▶ [Tugas Kerja 1]
Terjemahkan kalimat "Masyarakat perikanan adalah pondasi Blue Economy di Indonesia." dari teks tentang nelayan ke dalam bahasa Inggris.
▶ [Tugas Kerja 2]
Tulis kembali bagian teks tentang nelayan dengan menukar "armada kecil" menjadi "perahu kecil". Mulailah dari kata-kata yang memuat "Di Indonesia, nelayan", lalu berhenti setelah "Economy di Indonesia.".

▶ [Teks Pilihan]

Perlunya Pendidikan Bagi Nelayan Untuk Menghindari Patron-Klien

Image result for nelayan

Di Indonesia, nelayan penangkap ikan berjumlah 2,73 juta jiwa, pembudidaya 3,35 juta jiwa, sehingga totalnya 6,08 juta jiwa. Mereka yang menyediakan bahan pangan sebesar 80% di Indonesia dibanding dengan perikanan komersial. Mereka menangkap ikan dengan menggunakan armada kecil berjumlah 550.310 unit (98,77 Persen), sedangkan sisanya kapal > 30 GT (1,239 persen). Daya jangkauannya pun tak lebih dari 4 mil laut dengan ukuran kapal 30 GT (1,23 persen).  Tak bisa dipungkiri bahwa nelayan di Indonesia adalah penggiat ekonomi dengan jumlah yang besar.  Masyarakat perikanan adalah pondasi Blue Economy di Indonesia.
Pada faktanya, jumlah nelayan miskin di Indonesia hingga saat ini masih lebih dari 7 juta orang atau hampir seperempat dari total penduduk miskin nasional yang tesebar di sekitar 3.216 desa nelayan di wilayah pesisir tanah air.  Secara nasional, jumlah nelayan terbanyak terdapat di Propinsi Jawa Timur yakni 334.000 orang, dan terendah di Daerah Istimewa Yogyakarta yakni 9.000 orang. Sementara itu di wilayah Propinsi Sumatera Utara jumlah nelayan mencapai 270.000 orang dan di Kota Medan sekitar 21.000 orang.  Bisa dibayangkan bahwa Indonesia yang hampir seluruh wilayahnya diisi oleh lautan justru penggiat ekonomi di pesisir malah terjerumus dalam kemiskinan.  Bagaimana bisa Indonesia mewujudkan Blue Economy jika faktor penggeraknya saja termasuk yang membutuhkan bantuan.  Padahal jika dilihat dari data, setelah dilakukannya penangkapan illegal fishing dari tahun 2014 hingga tahun 2017 potensi lestari sumberdaya perikanan meningkat sebesar 80,60% dan hanya menurunkan jumlah nelayan miskin sebesar 3,46 persen.  Dengan potensi lestari sumberdaya perikanan yang meningkat hal tersebut tidak berdampak begitu besar terhadap kesejahteraan nelayan.  Apakah mungkin permasalahan di sektor perikanan bukan terletak pada sumberdaya perikanan, melainkan pada kehidupan masyarakat perikanannya?

▶ [Data Ditampilkan]

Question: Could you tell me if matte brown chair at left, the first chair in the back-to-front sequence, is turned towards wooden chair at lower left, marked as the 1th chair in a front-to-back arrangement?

▶ [Jawaban Tertulis 1]
The fishing community is the foundation of the Blue Economy in Indonesia.

▶ [Jawaban Tertulis 2]
Di Indonesia, nelayan penangkap ikan berjumlah 2,73 juta jiwa, pembudidaya 3,35 juta jiwa, sehingga totalnya 6,08 juta jiwa. Mereka yang menyediakan bahan pangan sebesar 80% di Indonesia dibanding dengan perikanan komersial. Mereka menangkap ikan dengan menggunakan perahu kecil berjumlah 550.310 unit (98,77 Persen), sedangkan sisanya kapal > 30 GT (1,239 persen). Daya jangkauannya pun tak lebih dari 4 mil laut dengan ukuran kapal 30 GT (1,23 persen).  Tak bisa dipungkiri bahwa nelayan di Indonesia adalah penggiat ekonomi dengan jumlah yang besar.  Masyarakat perikanan adalah pondasi Blue Economy di Indonesia.